■ DATA FOR THE TASK
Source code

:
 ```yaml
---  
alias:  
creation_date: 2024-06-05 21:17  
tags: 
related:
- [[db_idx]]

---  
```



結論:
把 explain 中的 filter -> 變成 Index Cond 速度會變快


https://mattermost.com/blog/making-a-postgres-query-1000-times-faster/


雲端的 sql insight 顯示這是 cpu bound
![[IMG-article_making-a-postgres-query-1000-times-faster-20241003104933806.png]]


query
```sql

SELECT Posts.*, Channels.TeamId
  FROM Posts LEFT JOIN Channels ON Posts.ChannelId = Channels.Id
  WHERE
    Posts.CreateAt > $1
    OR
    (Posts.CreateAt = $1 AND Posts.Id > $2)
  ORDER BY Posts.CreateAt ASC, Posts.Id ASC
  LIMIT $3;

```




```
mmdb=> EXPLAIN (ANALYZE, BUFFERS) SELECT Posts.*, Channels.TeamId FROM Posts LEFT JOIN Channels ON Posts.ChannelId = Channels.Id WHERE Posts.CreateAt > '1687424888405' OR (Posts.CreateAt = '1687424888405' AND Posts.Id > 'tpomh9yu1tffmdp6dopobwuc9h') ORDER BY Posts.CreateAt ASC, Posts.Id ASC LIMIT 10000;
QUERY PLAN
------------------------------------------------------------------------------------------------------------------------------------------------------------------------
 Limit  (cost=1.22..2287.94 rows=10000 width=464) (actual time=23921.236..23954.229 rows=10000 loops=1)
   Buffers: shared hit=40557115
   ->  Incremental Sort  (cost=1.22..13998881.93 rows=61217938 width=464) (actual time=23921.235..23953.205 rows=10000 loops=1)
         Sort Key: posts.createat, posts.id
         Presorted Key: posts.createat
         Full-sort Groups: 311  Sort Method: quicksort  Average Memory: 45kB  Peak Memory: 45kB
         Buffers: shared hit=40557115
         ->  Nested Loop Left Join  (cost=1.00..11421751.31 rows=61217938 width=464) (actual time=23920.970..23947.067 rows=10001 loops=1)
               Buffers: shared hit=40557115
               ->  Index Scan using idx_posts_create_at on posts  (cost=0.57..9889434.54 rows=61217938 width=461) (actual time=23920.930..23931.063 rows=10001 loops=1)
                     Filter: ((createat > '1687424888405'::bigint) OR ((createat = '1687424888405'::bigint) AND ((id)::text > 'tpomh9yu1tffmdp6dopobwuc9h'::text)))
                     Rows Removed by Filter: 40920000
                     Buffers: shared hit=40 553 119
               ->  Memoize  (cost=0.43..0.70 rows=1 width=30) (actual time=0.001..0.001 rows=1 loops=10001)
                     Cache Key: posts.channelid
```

--

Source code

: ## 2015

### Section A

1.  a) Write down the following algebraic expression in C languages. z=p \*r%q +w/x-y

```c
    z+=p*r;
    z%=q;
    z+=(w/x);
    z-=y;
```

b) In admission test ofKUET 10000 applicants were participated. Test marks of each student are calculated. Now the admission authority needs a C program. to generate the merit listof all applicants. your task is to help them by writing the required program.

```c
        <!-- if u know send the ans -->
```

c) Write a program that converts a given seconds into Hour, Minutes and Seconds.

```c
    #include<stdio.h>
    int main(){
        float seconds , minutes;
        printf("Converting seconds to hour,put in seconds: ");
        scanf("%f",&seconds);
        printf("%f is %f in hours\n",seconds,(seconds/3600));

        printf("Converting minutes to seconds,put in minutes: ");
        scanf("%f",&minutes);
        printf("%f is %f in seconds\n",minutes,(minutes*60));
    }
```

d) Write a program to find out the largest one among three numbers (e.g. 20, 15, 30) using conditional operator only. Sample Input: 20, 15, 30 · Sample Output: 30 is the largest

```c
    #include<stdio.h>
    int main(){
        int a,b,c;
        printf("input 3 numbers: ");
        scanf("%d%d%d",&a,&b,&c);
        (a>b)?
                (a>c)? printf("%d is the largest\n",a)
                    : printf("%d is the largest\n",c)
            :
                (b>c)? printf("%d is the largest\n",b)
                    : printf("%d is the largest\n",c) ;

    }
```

■ PROBLEM TO SOLVE
Gather, from the listing above, every line carrying the word "times".

■ REPLY TO THE EXERCISE
https://mattermost.com/blog/making-a-postgres-query-1000-times-faster/
![[IMG-article_making-a-postgres-query-1000-times-faster-20241003104933806.png]]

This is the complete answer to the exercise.